Author's Response: Wow, thanks invis! I find myself inserting a lot of italics into Jim's dialogue because he has such a great, specific delivery. So fun!

Reviewer: SixFlightsUp Signed 10 [Report This]
Date: November 17, 2007 01:01 pm Title: Quake

  I'm re-commenting due to massively screwy formatting...

So I definitely just did a head!desk at work when I checked and saw that not only had you added chapter 4 and I missed it (and have it sitting on my computer with comments and yet never sent it back...) but you've added chapter 5! GAH! It is unforgivable on my part. As pennance, I shall comment on this chapter thoroughly before allowing myself to move on to chapter 5. Somehow that seems to fit....

<<His voice is sort of grumbly, if that makes any sense, and his eyes don't stay on hers, which is new. >>

 I believe this was spotted in Survivor Man! I went back and watched the ‘do you think it's a good idea' scene and couldn't figure out why I liked it so much. It's the voice!

 <<"No, I mean, this... is huge,">> 

 

How did you pass up the giant ‘twss'?! (Oh, an when I say "giant twss"? ...twss.) 

 

<<"It's not stupid.  We could just call a contractor,">> 

 

Aaaaaaaaaaaaaaaaaaaaawwwwwwwwwwwwwwww!  

 

<<"I was going to text her." >>  

 

It says bad things about me that I find this semi-reasonable.... It also explains a lot... 

 

<<"That's not all they spread," Pam mutters.>> 

 

Aaaaw snap! Nicely done! 

 

<<"Oh... I said that out loud," Pam muses. >>  

 

HA! I love it.

 

<<I just split chapter 4 in two bits.>>

 

... Oh. Well, now I feel less guilty... Off to chapter 5!!! Yay! 



Author's Response:

Hahaha! I love that you're such a perfectionist you had to recomment. LOVE.

As for the twss.... d'oh! How could I? seriously, what is wrong with me? Although, on to your texting comment, what is wrong with *you*?

j/k! Thanks so much for the awesome review. Perchance you'll find the epilogue in your inbox later in the week :)

Reviewer: Cousin Mose Signed 10 [Report This]
Date: November 17, 2007 12:12 pm Title: Quake

Shan! You already know how wonderful I think this is, but I wanted to tell you that I love where you're taking this chapter! And it actually works quite well to split it right here--I'm a big fan of the cliffhanger, as you know. ;)

It's simply a treat to see this story being updated, and now, if you'll excuse me, I have to read the next part!! 



Author's Response: Thanks Mose!
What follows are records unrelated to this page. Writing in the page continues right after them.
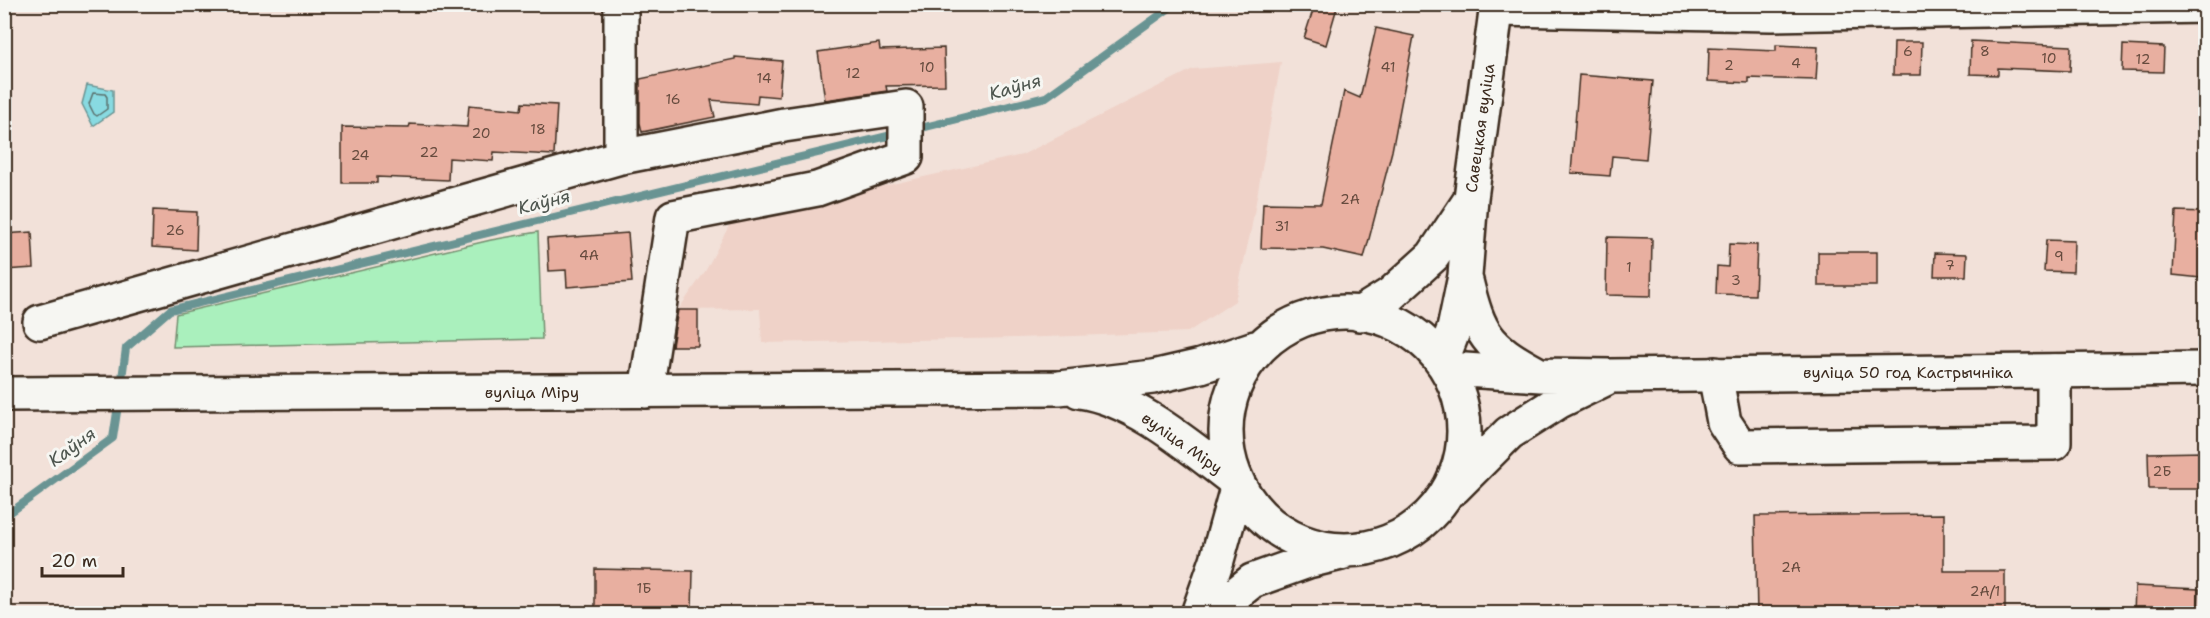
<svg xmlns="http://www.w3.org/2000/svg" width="2210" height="618" font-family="'Shantell Sans',sans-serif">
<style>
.built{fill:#efd2c8}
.green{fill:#aaf0bd;stroke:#728d6e;stroke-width:1.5}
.water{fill:#88dae1;stroke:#699493;stroke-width:1.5}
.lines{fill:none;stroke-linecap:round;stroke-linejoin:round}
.shore{stroke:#5a706c;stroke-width:1.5}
.stream{stroke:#699493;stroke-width:8}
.building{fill:#e8afa0;stroke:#3b2a1e;stroke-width:1.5}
.minor-casing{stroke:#3b2a1e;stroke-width:38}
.major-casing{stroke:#3b2a1e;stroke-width:38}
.minor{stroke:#f6f6f2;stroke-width:33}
.major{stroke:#f6f6f2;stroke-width:33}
.labels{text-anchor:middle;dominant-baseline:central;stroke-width:6;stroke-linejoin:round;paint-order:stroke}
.number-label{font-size:14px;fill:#664b3e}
.street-label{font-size:16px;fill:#3b2a1e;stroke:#f6f6f2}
.water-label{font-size:18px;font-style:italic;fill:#4e564f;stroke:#f6f6f2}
</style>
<rect width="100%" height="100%" fill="#f2e1d9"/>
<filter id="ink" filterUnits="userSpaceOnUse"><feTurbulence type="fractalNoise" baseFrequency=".0167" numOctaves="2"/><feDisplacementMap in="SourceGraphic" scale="12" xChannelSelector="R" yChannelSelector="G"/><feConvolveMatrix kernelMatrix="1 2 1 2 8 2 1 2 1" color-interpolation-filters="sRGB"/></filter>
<g filter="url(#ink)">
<!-- built -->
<path class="built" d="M1281,62l-30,168 -16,71 -47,31 -172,6 -254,5 -2,-34 -82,1 28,-40 26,-50 290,-65 171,-86z"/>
<!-- green -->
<path class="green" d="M538,232l4,107 -369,8 3,-33 315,-74z"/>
<!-- water -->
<path class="water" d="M87,85l26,5v22l-20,14 -11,-22z"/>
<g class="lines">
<!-- shore -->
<path class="shore" d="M93,93l12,1 2,3v12l-10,7 -3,-2 -5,-10z"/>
<!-- stream -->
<path class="stream" d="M913,130l133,-33 129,-93
M121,386l5,-38 44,-38 730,-177
M4,517l109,-79 6,-39"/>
</g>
<!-- building -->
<path class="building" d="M1315,4h23l-12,41 -22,-7z
M1376,28l38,8 -22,115 -28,107 -41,-9 -62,-1 2,-45 58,1 23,-113 16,7z
M1971,41l100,5 -1,25 -72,-3v7l-28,-1z
M1894,42h28l-1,33h-28z
M879,43l1,7 64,-2 1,37 -59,1 1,5 -62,9 -7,-48z
M1776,45l42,2 -2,33 -67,-2v5l-41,-2 1,-33 67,3z
M2123,45l41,2 -1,25 -41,-1z
M735,57l47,4 -3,36 -21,-2 -1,9 -46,-4 4,17 -73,15 -2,-9v-44l95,-20z
M1579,75l74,6 -7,78 -34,-3 -2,20 -39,-3z
M522,103l35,2 -3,50 -60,-3 -1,9 -44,-3 -1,22 -71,-3v6h-35v-56l67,1 1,-4 57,3 2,-22 52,5z
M153,210l44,2 -1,38 -44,-3z
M2176,211l29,1v47h-2l-2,19 -28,-3z
M32,232l2,36 -30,2v-36z
M628,233l4,49 -65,5 -1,-17 -17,1 -2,-32z
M1607,237l45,1 -1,58 -45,-1z
M2046,240l28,1 -1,31 -29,-1z
M1729,244l28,1 -2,50 -39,-1 1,-28 11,1z
M1818,252h59v34h-59z
M1935,253l32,1 -1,22h-32z
M678,310h20v36h-26z
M2205,452v37h-56l-1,-36z
M1944,514v57h61v41l-248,2 -2,-98z
M595,569l98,2 -1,40 -52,-1v4h-45z
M2135,586l64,3 -1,25h-64z"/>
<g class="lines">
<defs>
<path id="minor" d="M1497,9l274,5 435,-8
M621,157v-153
M40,322l581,-165 163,-32 122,-18v50l-89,32 -144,28 -27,174
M1715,374l9,48 16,24 314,-3v-72"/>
<path id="major" d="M1466,281c13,53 21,66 70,92
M1226 431a119 119 0 1 1 238 0a119 119 0 1 1-238 0Z
M1359,314l32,-20 42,-38 36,-54
M1442,360l12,-31 11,-53 6,-78 26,-194
M1450,369l91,6 69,1 596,-7
M1079,391c57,8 111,56 156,90
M4,394l1055,-6 94,-11 48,-11 54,-18
M1454,488l55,-55 49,-31 47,-23
M1198,614l19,-54 20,-72
M1211,614l41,-33 56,-20 33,-8"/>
</defs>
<!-- minor casing -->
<use href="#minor" class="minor-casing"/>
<!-- major casing -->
<use href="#major" class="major-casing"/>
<!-- minor -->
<use href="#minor" class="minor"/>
<!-- major -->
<use href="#major" class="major"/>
</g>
</g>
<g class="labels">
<!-- number labels -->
<g class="number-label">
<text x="1908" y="51">6</text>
<text x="1985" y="51">8</text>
<text x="2049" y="58">10</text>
<text x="2143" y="59">12</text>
<text x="1796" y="63">4</text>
<text x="1729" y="65">2</text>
<text x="927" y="67">10</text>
<text x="1388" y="67">41</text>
<text x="853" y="73">12</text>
<text x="764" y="78">14</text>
<text x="673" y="99">16</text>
<text x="538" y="129">18</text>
<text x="481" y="133">20</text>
<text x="429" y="152">22</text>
<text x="360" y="155">24</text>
<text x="1350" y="199">2А</text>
<text x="1282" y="226">31</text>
<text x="175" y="230">26</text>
<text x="589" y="255">4А</text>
<text x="2059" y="256">9</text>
<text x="1950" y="265">7</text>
<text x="1629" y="267">1</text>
<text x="1736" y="280">3</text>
<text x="2162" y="471">2Б</text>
<text x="1791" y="567">2А</text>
<text x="644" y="588">1Б</text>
<text x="1985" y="591">2А/1</text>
</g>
<!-- street labels -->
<g class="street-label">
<text transform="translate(1480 128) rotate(-82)">Савецкая вуліца</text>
<text x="1908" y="372">вуліца 50 год Кастрычніка</text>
<text x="532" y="392">вуліца Міру</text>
<text transform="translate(1182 443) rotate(35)">вуліца Міру</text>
</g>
<!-- water labels -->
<g class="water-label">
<text transform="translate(1015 87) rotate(-16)">Каўня</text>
<text transform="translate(544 202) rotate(-14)">Каўня</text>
<text transform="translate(72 447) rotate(-36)">Каўня</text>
</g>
</g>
<!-- margin -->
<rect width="2210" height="618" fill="none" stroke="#f6f6f2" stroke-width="24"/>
<rect x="12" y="12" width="2186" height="594" fill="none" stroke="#3b2a1e" stroke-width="2" filter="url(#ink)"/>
<!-- scale -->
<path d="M42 567v9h81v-9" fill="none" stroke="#3b2a1e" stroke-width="3"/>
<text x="51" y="567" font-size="18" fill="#3b2a1e" stroke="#f6f6f2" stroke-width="4.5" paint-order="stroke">20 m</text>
</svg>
Having to split it up actually worked out :)

Reviewer: uncgirl Signed [Report This]
Date: November 17, 2007 11:09 am Title: Quake

Hey, I'm really sorry that I didn't get back to you this week.  i can't really explain, but work was awful and left me kinda brain dead.  But this, this has revitalized me.  It's even better than what you sent me before, and I think you've really done so well with this idea.  I love how open he is, but I also love that he totally freaked her out at the end.  She may just be realizing this all, but he's known for a while.  Good work.

Author's Response:

You know you never have to apologize to me! You are the absolute best, and I was not upset in the least. This is why I have multiple betas-- because you all have lives :)
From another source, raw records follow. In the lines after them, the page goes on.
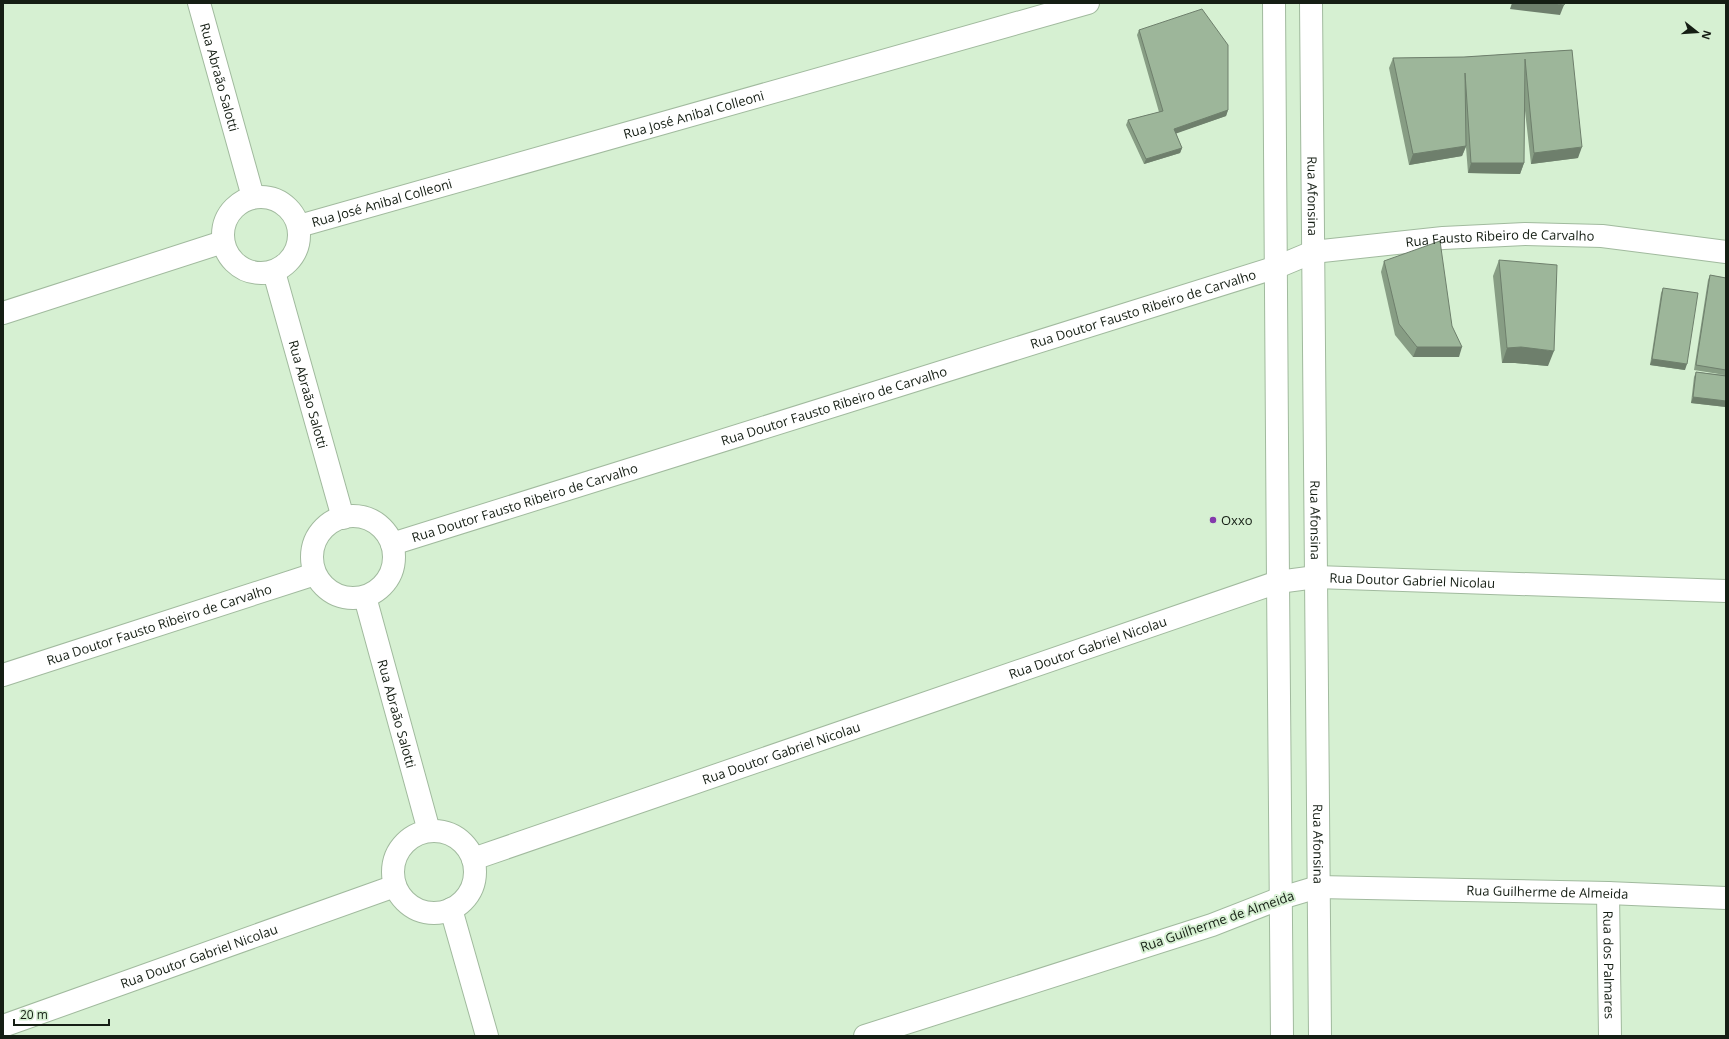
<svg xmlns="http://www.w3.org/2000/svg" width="1729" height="1039" font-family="'Open Sans',sans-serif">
  <rect width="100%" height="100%" fill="#d6f0d2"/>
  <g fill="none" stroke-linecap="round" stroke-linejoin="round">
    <g stroke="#a1ba9e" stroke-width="24">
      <g id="street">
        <path id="s1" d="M199 3 253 197"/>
        <circle cx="261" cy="235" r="38"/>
        <path id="s2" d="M299 226 1088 3"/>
        <path id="s3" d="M274 272 343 518"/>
        <path d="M3 313 223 242"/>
        <circle cx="353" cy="557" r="41"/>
        <path id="s4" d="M392 544 1277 267 1313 252 1443 238 1525 234 1602 236 1726 252"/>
        <path id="s5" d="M365 597 429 831"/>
        <path id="s6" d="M3 675 315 574"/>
        <circle cx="434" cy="872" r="41"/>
        <path id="s7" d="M473 859 1278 582 1316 577 1726 591"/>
        <path id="s8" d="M1608 893 1610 1036"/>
        <path id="s9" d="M1281 898 1318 887 1608 893 1726 898"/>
        <path d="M451 909 487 1036"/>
        <path id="s10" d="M3 1026 395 886"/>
      </g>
    </g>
    <g stroke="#a1ba9e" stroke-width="24">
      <g id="primary">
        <path d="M1274 3 1278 582 1282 1036"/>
        <path id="s11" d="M1311 3 1320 1036"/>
        <path d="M865 1036 1212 925 1281 898"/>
      </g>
    </g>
    <use href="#street" stroke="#fff" stroke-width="22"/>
    <use href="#primary" stroke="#fff" stroke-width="22"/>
  </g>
  <g fill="#879d84">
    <path d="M1139 30 1228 110 1226 116 1176 133 1182 148 1180 153 1144 164 1126 125 1128 120 1159 112 1137 35Z"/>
    <path d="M1572 50 1578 158 1531 164 1524 102V163L1520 174 1468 173 1466 147 1462 156 1409 165 1389 68 1393 58 1464 57Z"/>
    <path d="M1499 260 1548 366 1515 363H1502L1493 276Z"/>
    <path d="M1384 261 1452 326 1459 357H1413L1395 335 1381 272Z"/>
    <path d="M1710 275 1726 278V407L1691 403 1694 377 1696 372 1725 375 1694 370 1708 280Z"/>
    <path d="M1663 288 1685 370 1650 365 1661 293Z"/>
  </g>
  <g fill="#6e7f6c">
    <path d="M1512 3H1551L1564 5 1560 15 1510 9Z"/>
    <path d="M1228 110 1226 116 1172 135 1174 129Z"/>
    <path d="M1466 146 1462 156 1409 165 1413 154Z"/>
    <path d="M1582 147 1578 158 1531 164 1534 153Z"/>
    <path d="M1182 148 1180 153 1144 164 1146 159Z"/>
    <path d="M1471 163H1524L1520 174 1468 173Z"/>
    <path d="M1417 347H1462L1459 357H1413Z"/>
    <path d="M1521 347 1554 351 1548 366 1515 363H1502L1507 348Z"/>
    <path d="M1652 359 1687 364 1685 370 1650 365Z"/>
    <path d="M1693 397 1726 401V407L1691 403Z"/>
  </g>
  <g fill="#9db69a" stroke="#6e7f6c">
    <path d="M1551 3H1565L1564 5Z"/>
    <path d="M1202 9 1228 45V110L1174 129 1182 148 1146 159 1128 120 1163 111 1139 30Z"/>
    <path d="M1572 50 1582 147 1534 153 1525 59 1524 163H1471L1465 73 1466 146 1413 154 1393 58 1464 57Z"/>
    <path d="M1440 241 1452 326 1462 347H1417L1399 324 1384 261Z"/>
    <path d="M1499 260 1557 265 1554 351 1521 347 1507 348Z"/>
    <path d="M1710 275 1726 278V370L1696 365Z"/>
    <path d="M1663 288 1698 293 1687 364 1652 359Z"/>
    <path d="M1696 372 1726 376V401L1693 397Z"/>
  </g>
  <circle fill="#843aac" stroke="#d6f0d2" stroke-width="1.5" cx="1213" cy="520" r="4"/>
  <g text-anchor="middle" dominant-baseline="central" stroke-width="4" stroke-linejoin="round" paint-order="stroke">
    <g font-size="13" fill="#151e14" stroke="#d6f0d2">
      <text stroke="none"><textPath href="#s1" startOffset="77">Rua Abraão Salotti</textPath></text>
      <text stroke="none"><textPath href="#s2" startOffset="410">Rua José Anibal Colleoni</textPath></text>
      <text stroke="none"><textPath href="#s11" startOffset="193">Rua Afonsina</textPath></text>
      <text stroke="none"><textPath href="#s2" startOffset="86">Rua José Anibal Colleoni</textPath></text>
      <text stroke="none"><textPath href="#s4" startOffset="1154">Rua Fausto Ribeiro de Carvalho</textPath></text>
      <text stroke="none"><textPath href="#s4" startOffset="787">Rua Doutor Fausto Ribeiro de Carvalho</textPath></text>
      <text stroke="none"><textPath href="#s3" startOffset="127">Rua Abraão Salotti</textPath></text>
      <text stroke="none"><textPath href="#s4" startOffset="463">Rua Doutor Fausto Ribeiro de Carvalho</textPath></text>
      <text stroke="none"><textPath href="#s4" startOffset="139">Rua Doutor Fausto Ribeiro de Carvalho</textPath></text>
      <text stroke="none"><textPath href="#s11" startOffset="517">Rua Afonsina</textPath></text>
      <text stroke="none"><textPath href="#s7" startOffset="986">Rua Doutor Gabriel Nicolau</textPath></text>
      <text stroke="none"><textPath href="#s6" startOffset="164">Rua Doutor Fausto Ribeiro de Carvalho</textPath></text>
      <text stroke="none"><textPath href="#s7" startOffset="650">Rua Doutor Gabriel Nicolau</textPath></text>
      <text stroke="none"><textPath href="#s5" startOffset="121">Rua Abraão Salotti</textPath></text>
      <text stroke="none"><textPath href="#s7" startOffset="326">Rua Doutor Gabriel Nicolau</textPath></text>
      <text stroke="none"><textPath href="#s11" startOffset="841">Rua Afonsina</textPath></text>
      <text stroke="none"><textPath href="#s9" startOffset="268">Rua Guilherme de Almeida</textPath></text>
      <text transform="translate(1217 921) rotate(-19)">Rua Guilherme de Almeida</text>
      <text stroke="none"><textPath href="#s10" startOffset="208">Rua Doutor Gabriel Nicolau</textPath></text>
      <text stroke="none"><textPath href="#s8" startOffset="72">Rua dos Palmares</textPath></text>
    </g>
    <g font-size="13" fill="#151e14" stroke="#d6f0d2" text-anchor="start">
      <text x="1221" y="520">Oxxo</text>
    </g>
  </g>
  <rect width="1729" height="1039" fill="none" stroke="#151e14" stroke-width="8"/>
  <g transform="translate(1697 32) rotate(107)" stroke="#d6f0d2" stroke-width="3" paint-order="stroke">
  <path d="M0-3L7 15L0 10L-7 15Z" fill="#151e14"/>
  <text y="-6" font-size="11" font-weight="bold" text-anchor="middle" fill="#151e14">N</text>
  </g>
  <path d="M14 1019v6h95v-6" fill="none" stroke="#151e14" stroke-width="2"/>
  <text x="20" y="1019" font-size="12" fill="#151e14" stroke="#d6f0d2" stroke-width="3" paint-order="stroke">20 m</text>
</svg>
I have chapter 5 up now too. I have to split them up because of weird formatting issues.

Glad you feel revitalized!

Reviewer: Becky215 Signed 10 [Report This]
Date: November 17, 2007 11:07 am Title: Quake

"This is you saying that you aren't going to let the next 10, or 20, or however many years be a mistake," he says firmly.

Lovely. I simply adore this chapter, and Pam's surprise at the end is already setting us up for another exciting turn on this ride. Keep it up!!



Author's Response:

Thanks, Becky :) I'm glad you liked that line.

Chapter 5 (or really, part two of chapter 4) is already posted, so I hope you like it!